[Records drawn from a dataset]

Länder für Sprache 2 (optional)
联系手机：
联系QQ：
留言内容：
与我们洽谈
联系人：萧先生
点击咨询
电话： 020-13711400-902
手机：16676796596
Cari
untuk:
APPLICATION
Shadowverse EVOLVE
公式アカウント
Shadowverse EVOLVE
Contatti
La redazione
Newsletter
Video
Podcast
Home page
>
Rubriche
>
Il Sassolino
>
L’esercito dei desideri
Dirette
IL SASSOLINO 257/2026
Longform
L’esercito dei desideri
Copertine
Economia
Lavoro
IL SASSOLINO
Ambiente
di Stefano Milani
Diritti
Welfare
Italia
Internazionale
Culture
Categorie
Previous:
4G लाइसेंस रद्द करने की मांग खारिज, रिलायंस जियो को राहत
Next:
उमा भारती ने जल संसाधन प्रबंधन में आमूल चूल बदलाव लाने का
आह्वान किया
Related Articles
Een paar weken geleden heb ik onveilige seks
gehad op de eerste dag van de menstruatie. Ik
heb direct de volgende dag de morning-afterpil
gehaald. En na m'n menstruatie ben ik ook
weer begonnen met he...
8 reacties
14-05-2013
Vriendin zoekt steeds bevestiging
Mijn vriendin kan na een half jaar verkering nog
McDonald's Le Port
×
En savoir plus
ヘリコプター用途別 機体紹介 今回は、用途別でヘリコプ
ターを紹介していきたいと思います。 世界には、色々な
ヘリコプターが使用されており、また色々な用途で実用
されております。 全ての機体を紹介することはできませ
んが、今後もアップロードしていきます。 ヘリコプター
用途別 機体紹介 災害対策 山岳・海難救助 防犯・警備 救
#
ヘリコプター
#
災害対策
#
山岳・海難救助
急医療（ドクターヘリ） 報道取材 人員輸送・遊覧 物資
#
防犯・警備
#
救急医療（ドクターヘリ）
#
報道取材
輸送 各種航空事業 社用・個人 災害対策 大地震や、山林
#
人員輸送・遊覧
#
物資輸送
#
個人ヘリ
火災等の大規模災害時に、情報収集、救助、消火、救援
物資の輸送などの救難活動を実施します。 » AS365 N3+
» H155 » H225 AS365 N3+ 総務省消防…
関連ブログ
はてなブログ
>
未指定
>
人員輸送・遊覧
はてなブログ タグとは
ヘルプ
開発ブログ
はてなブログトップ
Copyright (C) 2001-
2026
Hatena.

= Task item =
All lines above in which the word "機体紹介" occurs should be identified and copied.

= Exercise answer =
ヘリコプター用途別 機体紹介 今回は、用途別でヘリコプ
用途別 機体紹介 災害対策 山岳・海難救助 防犯・警備 救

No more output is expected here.